Nos últimos anos, o procedimento foi se tornando mais eficaz (ou melhor, menos ineficaz) e acessível, popularizando-se entre os endinheirados. Voltou fortemente à pauta em 2017, quando a cantora Barbra Streisand procurou a americana ViaGen —maior empresa de clonagem de animais de estimação do mundo— para fazer cópias de sua cadela Samantha, que havia morrido naquele ano.

Miss Violet e Miss Scarlett ainda fazem sucesso —e recebem ataques— nas redes sociais.

Clones influencers

Mesmo que seja cara, que cause sofrimento a diversos outros animais, e que o comportamento e até a aparência do clone não sejam iguais ao original, quem recorre ao serviço procura uma maneira de perpetuar laços afetivos.

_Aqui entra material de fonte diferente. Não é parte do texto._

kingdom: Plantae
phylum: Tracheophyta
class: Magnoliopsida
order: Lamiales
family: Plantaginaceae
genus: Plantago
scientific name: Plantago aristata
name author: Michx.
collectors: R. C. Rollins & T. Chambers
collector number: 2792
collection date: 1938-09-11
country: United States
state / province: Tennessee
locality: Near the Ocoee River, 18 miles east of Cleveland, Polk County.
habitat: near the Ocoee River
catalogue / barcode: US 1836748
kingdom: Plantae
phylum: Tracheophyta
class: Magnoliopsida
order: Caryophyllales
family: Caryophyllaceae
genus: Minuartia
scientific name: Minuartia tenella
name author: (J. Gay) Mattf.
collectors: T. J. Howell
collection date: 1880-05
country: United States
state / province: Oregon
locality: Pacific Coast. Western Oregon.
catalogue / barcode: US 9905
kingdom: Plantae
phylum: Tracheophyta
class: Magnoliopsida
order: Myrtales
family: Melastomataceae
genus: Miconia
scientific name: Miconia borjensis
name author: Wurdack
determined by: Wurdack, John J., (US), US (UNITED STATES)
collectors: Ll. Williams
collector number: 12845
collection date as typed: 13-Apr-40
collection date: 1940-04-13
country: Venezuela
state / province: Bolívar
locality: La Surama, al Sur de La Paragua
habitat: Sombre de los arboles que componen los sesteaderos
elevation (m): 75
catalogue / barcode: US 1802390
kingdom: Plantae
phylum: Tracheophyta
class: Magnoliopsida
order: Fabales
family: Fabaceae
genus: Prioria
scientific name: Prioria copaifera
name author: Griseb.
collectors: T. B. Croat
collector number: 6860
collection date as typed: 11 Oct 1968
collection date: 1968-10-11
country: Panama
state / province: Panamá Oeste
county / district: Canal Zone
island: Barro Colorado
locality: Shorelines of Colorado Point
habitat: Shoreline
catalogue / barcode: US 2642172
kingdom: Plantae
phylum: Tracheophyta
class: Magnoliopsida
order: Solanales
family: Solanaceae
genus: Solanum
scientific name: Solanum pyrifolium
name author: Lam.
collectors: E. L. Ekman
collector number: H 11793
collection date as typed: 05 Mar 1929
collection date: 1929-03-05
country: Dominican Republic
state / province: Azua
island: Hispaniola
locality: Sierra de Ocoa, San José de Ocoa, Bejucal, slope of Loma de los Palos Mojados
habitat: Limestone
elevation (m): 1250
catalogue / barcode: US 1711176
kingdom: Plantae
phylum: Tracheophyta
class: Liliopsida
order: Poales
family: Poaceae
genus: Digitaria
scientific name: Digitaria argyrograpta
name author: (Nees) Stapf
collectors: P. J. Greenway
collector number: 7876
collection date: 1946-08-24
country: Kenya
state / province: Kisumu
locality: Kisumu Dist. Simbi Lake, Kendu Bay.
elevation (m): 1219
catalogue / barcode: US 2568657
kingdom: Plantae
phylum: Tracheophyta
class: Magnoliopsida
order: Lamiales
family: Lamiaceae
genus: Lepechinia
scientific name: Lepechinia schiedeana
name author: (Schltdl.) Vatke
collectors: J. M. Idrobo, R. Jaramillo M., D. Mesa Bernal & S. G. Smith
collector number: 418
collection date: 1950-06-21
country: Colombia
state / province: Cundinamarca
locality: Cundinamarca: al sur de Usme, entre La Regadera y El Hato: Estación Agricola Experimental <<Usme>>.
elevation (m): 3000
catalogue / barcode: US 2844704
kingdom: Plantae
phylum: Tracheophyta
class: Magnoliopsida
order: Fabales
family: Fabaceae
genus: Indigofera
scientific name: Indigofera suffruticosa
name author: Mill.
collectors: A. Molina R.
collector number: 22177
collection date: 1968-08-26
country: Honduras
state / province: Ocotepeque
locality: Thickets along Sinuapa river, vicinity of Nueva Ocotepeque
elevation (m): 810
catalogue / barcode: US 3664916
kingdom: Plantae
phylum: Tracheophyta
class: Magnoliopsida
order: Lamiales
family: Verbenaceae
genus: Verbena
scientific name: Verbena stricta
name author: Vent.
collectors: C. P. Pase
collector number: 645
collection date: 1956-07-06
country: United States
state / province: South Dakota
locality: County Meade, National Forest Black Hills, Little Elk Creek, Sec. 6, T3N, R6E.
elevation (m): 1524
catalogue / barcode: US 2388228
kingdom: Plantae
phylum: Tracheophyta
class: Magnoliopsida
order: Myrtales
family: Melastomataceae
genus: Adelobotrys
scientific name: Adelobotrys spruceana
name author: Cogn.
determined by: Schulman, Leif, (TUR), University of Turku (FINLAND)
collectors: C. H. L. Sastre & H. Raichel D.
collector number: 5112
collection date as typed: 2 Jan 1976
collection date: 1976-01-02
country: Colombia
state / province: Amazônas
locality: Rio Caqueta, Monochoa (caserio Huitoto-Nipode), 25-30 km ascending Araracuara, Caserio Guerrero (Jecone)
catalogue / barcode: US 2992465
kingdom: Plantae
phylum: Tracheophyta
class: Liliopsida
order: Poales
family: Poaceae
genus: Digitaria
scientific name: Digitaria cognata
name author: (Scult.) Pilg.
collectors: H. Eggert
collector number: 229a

E, em alguns casos, de manter ativas (ou iniciar) as "profissões" dos bichos.

Nas redes sociais, principalmente no Instagram e no TikTok, encontramos pets influenciadores clonados —alguns já eram famosos antes de morrer, outros ganharam audiência justamente por serem clones, e há os que sequer morreram mas ja têm cópias.

Chai/Belle

Contamos a história de Belle e de sua tutora Kelly em uma reportagem especial. A gata ragdoll nasceu após uma longa espera de cinco anos e muitas tentativas. Foi clonada a partir de Chai, que morreu repentinamente no pós-operatório de uma cirurgia simples.

Willow/Phoenix

A cachorra-loba Willow também morreu tragicamente, atropelada enquanto estava com uma cuidadora. Mas agora vive através de Phoenix e mais cinco clones, que foram doados para amigos de sua tutora. Às vezes, a matilha se reúne para alegria dos seguidores.

Bruce Wayne

Neste caso, não houve nenhuma morte traumática —apenas o desejo de transformar um chihuahua em cinco: Bruce e seus quatro clones fazem sucesso com fotos divertidas.

Menley/Maverick

O cachorro com jeito de ursinho Menley morreu idoso, aos 16 anos, em 2021. Após poucos meses de luto, teve sua página "invadida" por um clone, Maverick.

Angel/Gel-E

A cantora Manika clonou Angel, o maltês que era seu companheiro desde a infância. Ele morreu de causas naturais em julho de 2017, aos 14 anos. Gel-E nasceu apenas quatro meses depois.